Some female cats display some behavioral signs that will let you know they are not spayed.

Estrus, commonly called “heat,” is a period of increased sexual activity during which your female cat will behave differently to attract a mate. Female cats have multiple estrous cycles during the breeding season, which typically lasts about 9 to 10 months, usually from January until the fall in the Northern Hemisphere.

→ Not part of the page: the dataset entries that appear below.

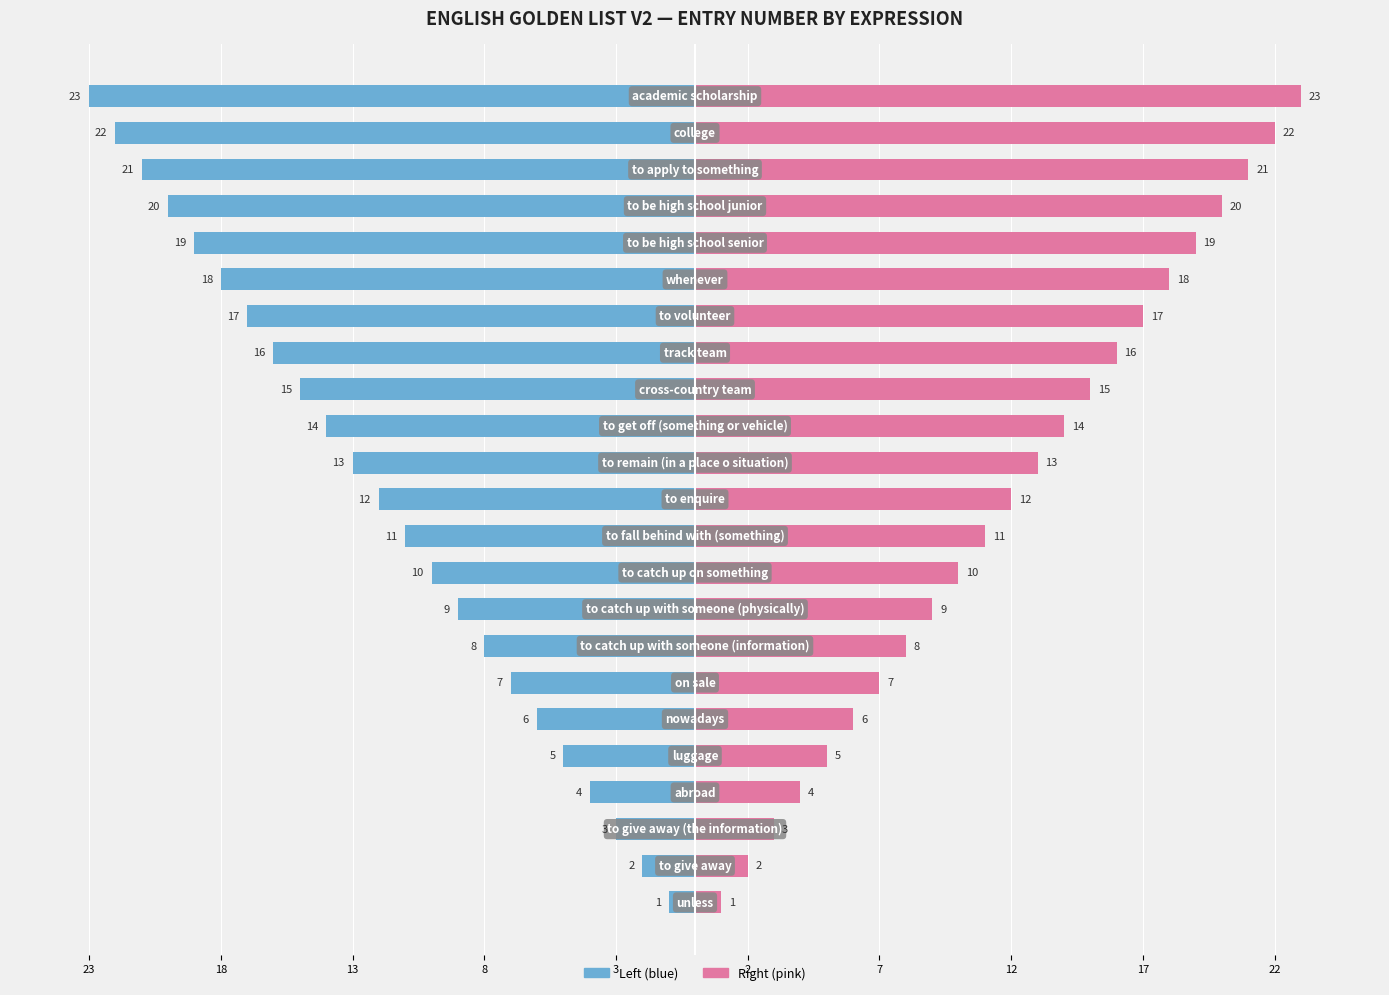

List the series in order of their peak value, highest first.

Entry # (mirror), Entry #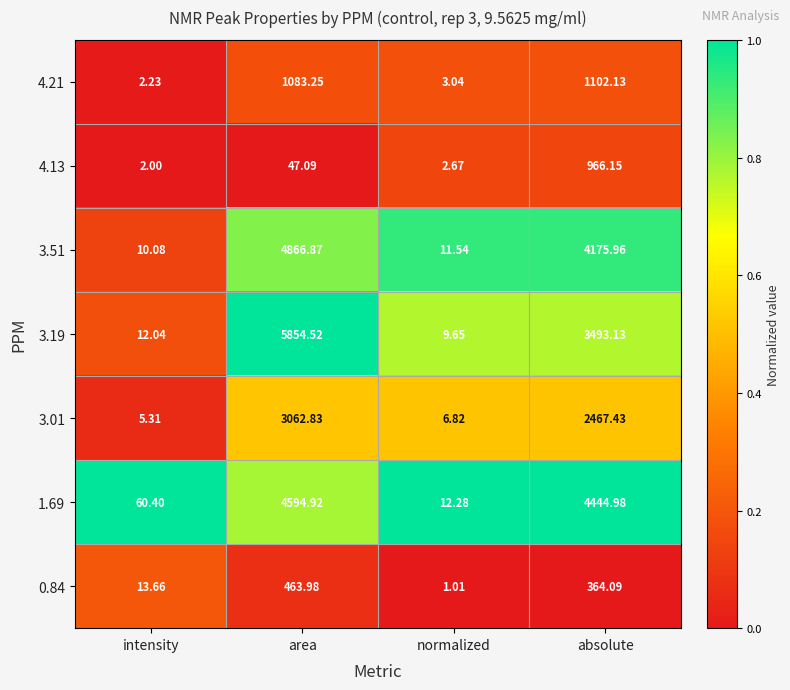

Where is 4.13 nearest to the value 484?

area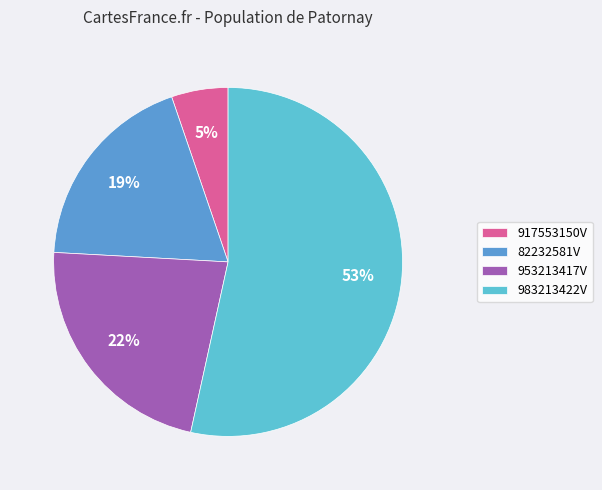

Between 917553150V and 983213422V, which is larger?

983213422V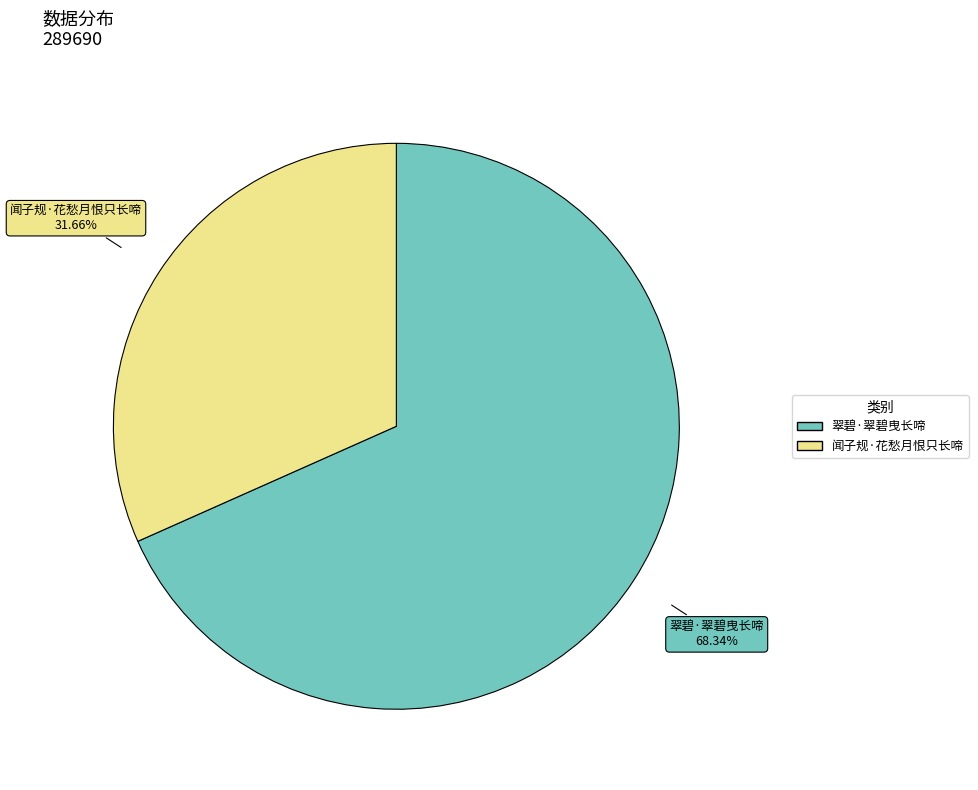

The 闻子规·花愁月恨只长啼 slice represents 32% of the pie. True or false?

True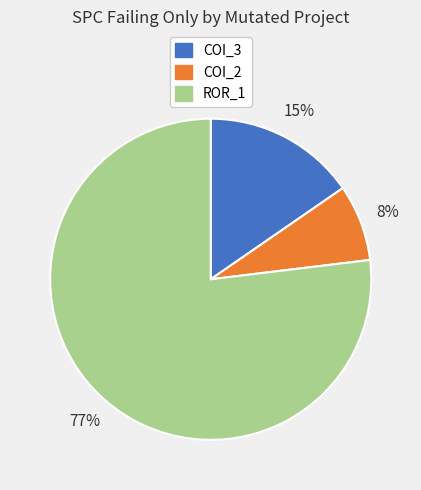

To the nearest percent, what is the difference between the largest and smallest slice percentages?

69%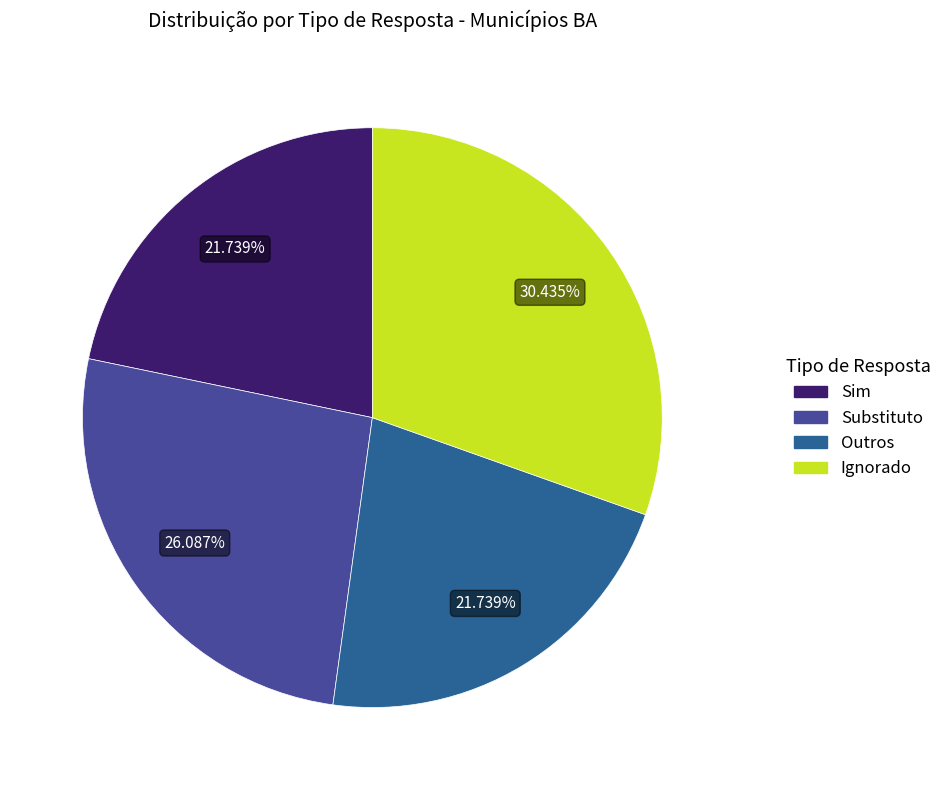

Does Outros account for over 50% of the chart?

No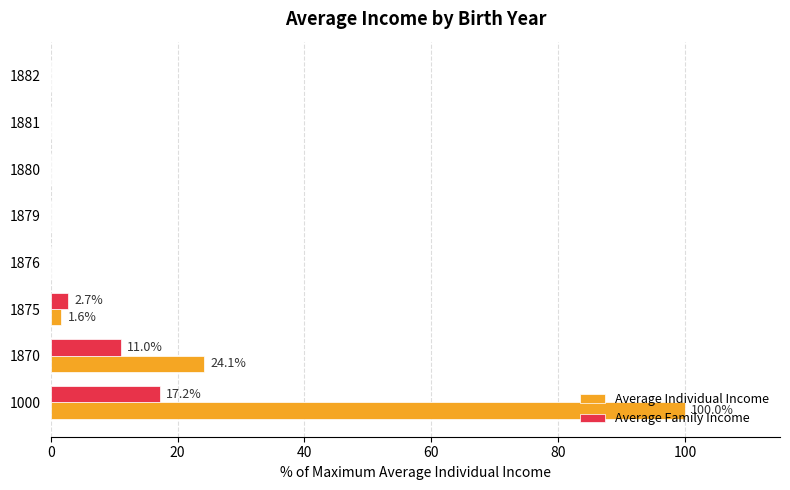

What are all the series names shown in the legend?

Average Individual Income, Average Family Income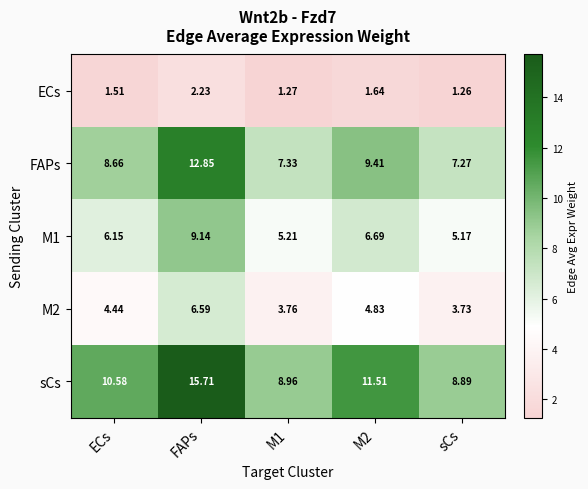

At which category is the sum across all series the highest?

FAPs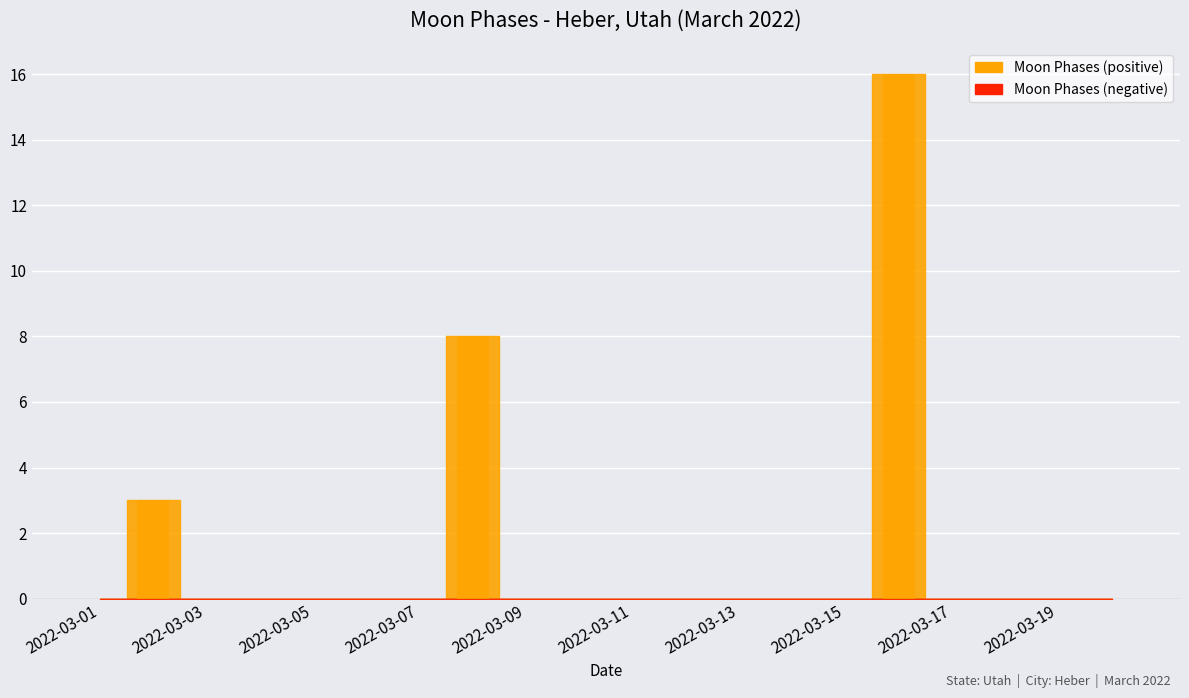

Reading left to right, transcribe all the data shown in this chart.

0	3	0	0	0	0	0	8	0	0	0	0	0	0	0	16	0	0	0	0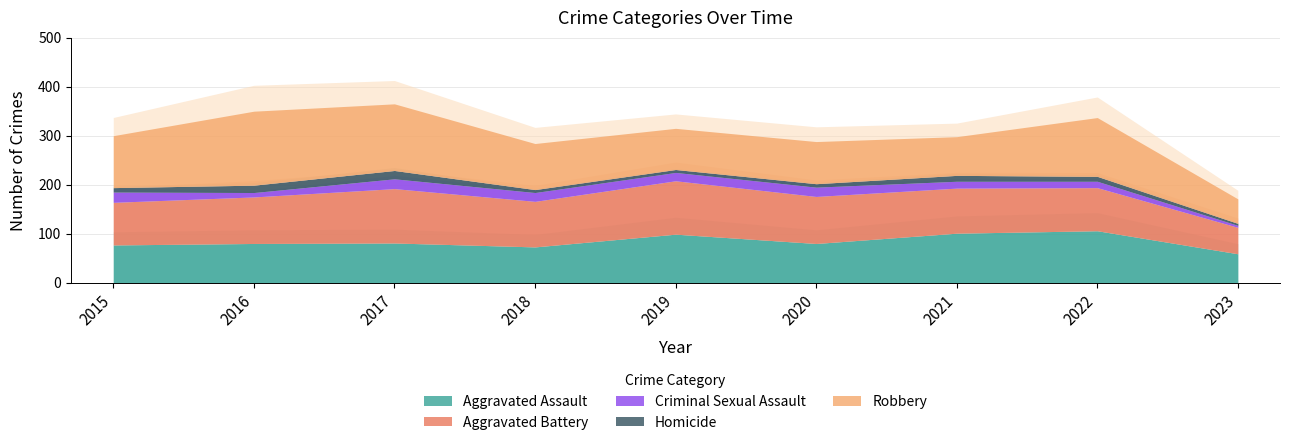

How many interior local peaks does the Robbery series have?

3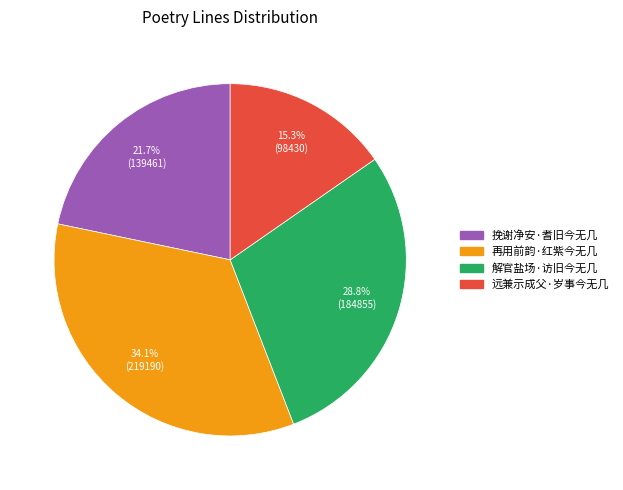

Count the number of slices in the pie.

4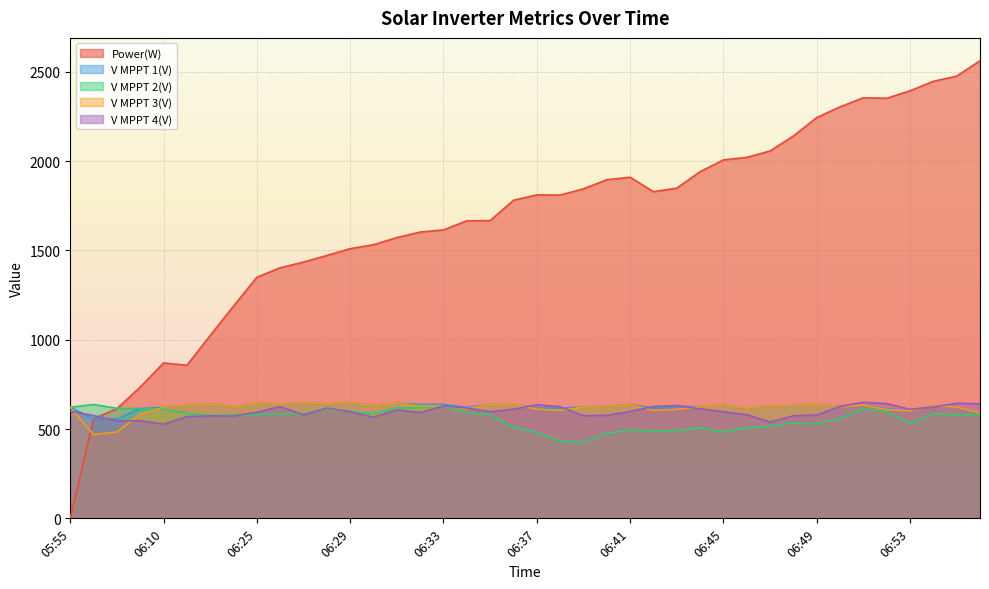

Which has a higher value, 06:48 or 06:36?

06:48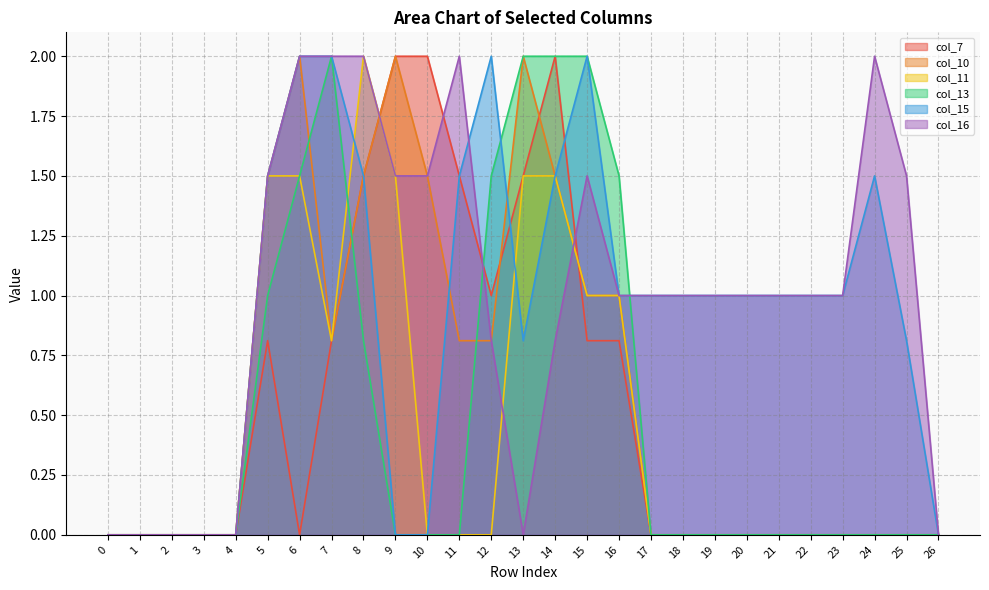

Count the number of categories in the chart.

27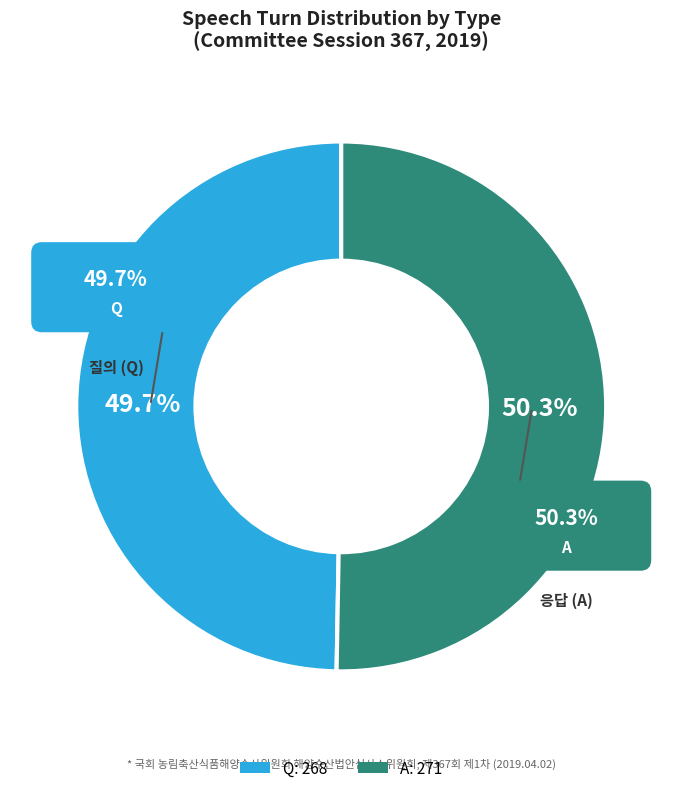

What percentage is NOT represented by Q?

50.3%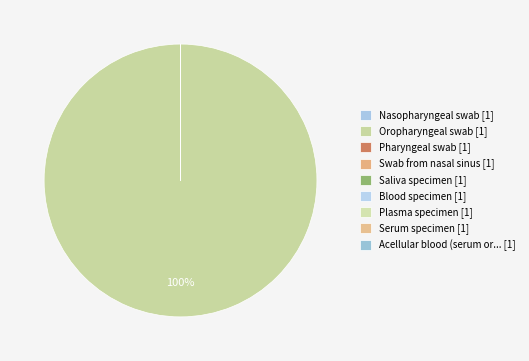

How many segments does this pie chart have?

9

The estrous cycles can vary, but they average anywhere from 7 to 21 days. She will then head into a short period of dormancy before the estrous cycle starts again.

Image by: Piqsels

Common Signs of Heat

  • Your cat will become overly affectionate, often rubbing up against you, other people, and objects, and will often roll around in a playful craze.
  • A female cat may “present,” which is showing sexual affection by crouching low with her rear elevated. Her tail will likely be either raised or off to one side, and her head will be near the ground. She may also paddle or treat or back feet as if she is walking in place to attract male cats.
  • Vaginal discharge from your female is also a possibility during heat. It may appear as a watery, clear substance or in, rare cases, it may be tinged with some blood. You will likely notice this during the “presenting” phase we mentioned earlier.
  • Urine marking is often done by a female cat to let male cats know that she is in heat. Spaying your cat should help prevent her from urinating all over the house.
  • Cats that are not spayed will often want to go outside to find a mate during the estrous period. They will paw or claw at windows and doors, or try to make an escape when you’re coming home or leaving the house. Be careful not to let your female cat outside during her heat, as she may come home pregnant if she gets out.
  • Yowling is also a common side of heat behavior. Your cat may also meow loudly, screech, or make unfamiliar noises, and the calls will become more frequent as the heat continues. They may sound as if they are in pain, but the vocalizations are normal behavior and she is not in pain.

divider-catclaw1 Conclusion

There are four common signs to look for when trying to determine if a cat is spayed: newly shaved fur, a thin scar on the abdomen or flank, a green tattoo on the abdomen or in the ear, or a “clipped” ear.

If you are unsure as to whether your cat is spayed, you can ask the breeder, shelter, or pet store to confirm. If you’re still uncertain, ask your veterinarian to check during your first wellness visit.